▶ **READING PASSAGE**
Programing Puzzles

[JAnderson]

Koroskin Denis wrote:
> On Thu, 07 Aug 2008 19:37:27 +0400, Wyverex <wyverex.cypher at gmail.com> 
> wrote:
> 
>> JAnderson wrote:
>>> Wyverex wrote:
>>>> just some fun little programming puzzles I found around online...
>>>>
>>>>
>>>> Problem #2 Test if an int is even or odd without looping or if 
>>>> statement (Cant use: do, while, for, foreach, if).
>>>>
>>>> Problem #4 Find if the given number is a power of 2.
>>>>
>>>> Post Solutions to this root, comments to someones solution in that 
>>>> thread.
>>>   Some of these are pretty standard interview questions. Although I 
>>> don't personally like to ask these sort of questions because they are 
>>> often about knowing a "trick" which you an easily lookup.  The can be 
>>> fun to figure out though.
>>>  Here's another common one:
>>>  | Write a bitcount for a 32-bit number.
>>>  And a little more challenging:
>>>  | Write a bitcount for a 32-bit number that is less then 15 
>>> operations without using a lookup table.
>>>  | Can you do that in 12 or less?
>>>  -Joel
>>
>> int count( in int i )
>> {
>>     int c = (i & 1) + (i & 2 ? 1 : 0) + (i & 4 ? 1 : 0) + (i & 8 ? 1 : 
>> 0);
>>     i >>= 4;
>>     c += (i & 1) + (i & 2 ? 1 : 0) + (i & 4 ? 1 : 0) + (i & 8 ? 1 : 0);
>>     i >>= 4;
>>     c += (i & 1) + (i & 2 ? 1 : 0) + (i & 4 ? 1 : 0) + (i & 8 ? 1 : 0);
>>     i >>= 4;
>>     c += (i & 1) + (i & 2 ? 1 : 0) + (i & 4 ? 1 : 0) + (i & 8 ? 1 : 0);
>>
>>     return c;
>> }
>>
>> int count2( in int i )

▶ **WHAT YOU HAVE TO DO**
Write the next part of the programming puzzles thread, picking up right after its last line.

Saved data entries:
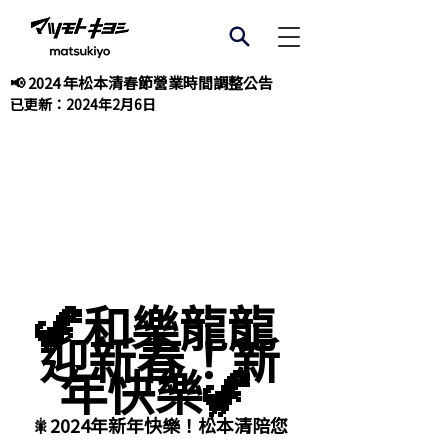
📢 2024 年松本清春節營業時間調整公告
已更新：
2024年2月6日
🦖和樂龍龍 
迎新春！新
年快樂🦖 
🎇2024年新年快樂！松本清陪您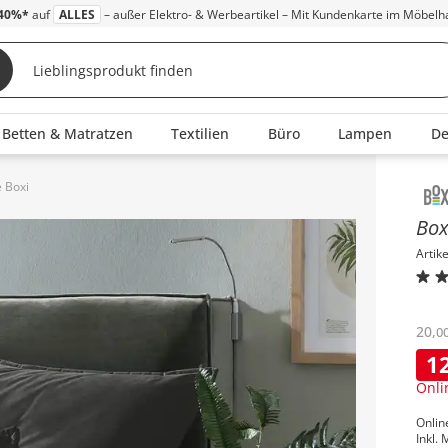
40%*
auf
ALLES
– außer Elektro- & Werbeartikel – Mit Kundenkarte im Möbelh
Betten & Matratzen
Textilien
Büro
Lampen
D
 Boxi
Inha
Box
Artik
20
,
0
1
Onli
Onlin
Inkl. 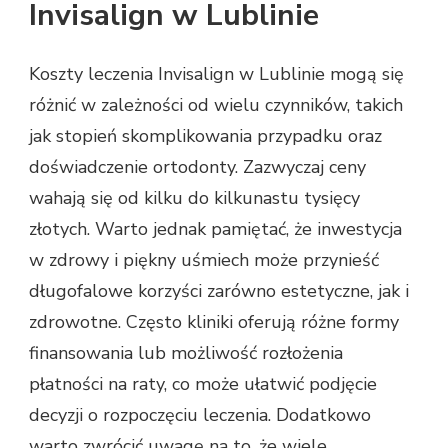
Invisalign w Lublinie
Koszty leczenia Invisalign w Lublinie mogą się
różnić w zależności od wielu czynników, takich
jak stopień skomplikowania przypadku oraz
doświadczenie ortodonty. Zazwyczaj ceny
wahają się od kilku do kilkunastu tysięcy
złotych. Warto jednak pamiętać, że inwestycja
w zdrowy i piękny uśmiech może przynieść
długofalowe korzyści zarówno estetyczne, jak i
zdrowotne. Często kliniki oferują różne formy
finansowania lub możliwość rozłożenia
płatności na raty, co może ułatwić podjęcie
decyzji o rozpoczęciu leczenia. Dodatkowo
warto zwrócić uwagę na to, że wiele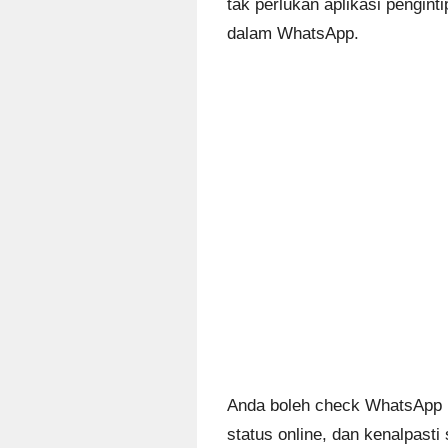
tak perlukan aplikasi pengin
dalam WhatsApp.
Anda boleh check WhatsApp pa
status online, dan kenalpasti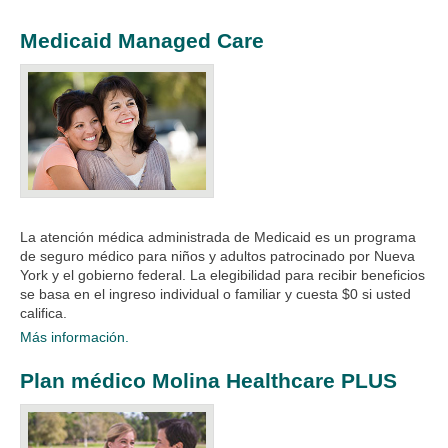
Medicaid Managed Care
La atención médica administrada de Medicaid es un programa
de seguro médico para niños y adultos patrocinado por Nueva
York y el gobierno federal. La elegibilidad para recibir beneficios
se basa en el ingreso individual o familiar y cuesta $0 si usted
califica.
Más información.
Plan médico Molina Healthcare PLUS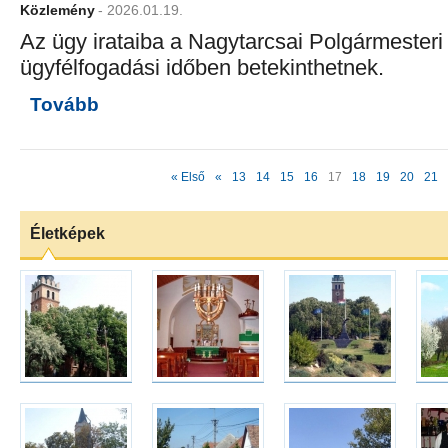
Közlemény
- 2026.01.19.
Az ügy irataiba a Nagytarcsai Polgármesteri
ügyfélfogadási időben betekinthetnek.
Tovább
« Első
«
13
14
15
16
17
18
19
20
21
Életképek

▶ **ANSWER TO THE PROBLEM**
>> {
>>     int c = (i & 1) + ((i >> 1) & 1) + ((i >> 2) & 1) + ((i >> 3) & 1);
>>     i >>= 4;
>>     c += (i & 1) + ((i >> 1) & 1) + ((i >> 2) & 1) + ((i >> 3) & 1);
>>     i >>= 4;
>>     c += (i & 1) + ((i >> 1) & 1) + ((i >> 2) & 1) + ((i >> 3) & 1);
>>     i >>= 4;
>>     c += (i & 1) + ((i >> 1) & 1) + ((i >> 2) & 1) + ((i >> 3) & 1);
>>
>>     return c;
>> }
> 
> Much simpler:
> 
> int getBitCount32(int i) {
>     return getBitCount16(i) + getBitCount16(i >> 16);
> }
> 
> int getBitCount16(int i) {
>     return getBitCount8(i) + getBitCount8(i >> 8);
> }
> 
> int getBitCount8(int i) {
>     return getBitCount4(i) + getBitCount4(i >> 4);
> }
> 
> int getBitCount4(int i) {
>     return getBitCount2(i) + getBitCount2(i >> 2);
> }
> 
> int getBitCount2(int i) {
>     return (i & 2) + (i & 1);
> }

That's an ok solution although a little complecated for question 1.  It 
can certainly be be done much easier then that.  The classic solution is:

uint v;
uint c;
for (c = 0; v; c++)
{
   v &= v - 1;
}

Which will only loop the number of bits.  However that's not 15ops or 12op.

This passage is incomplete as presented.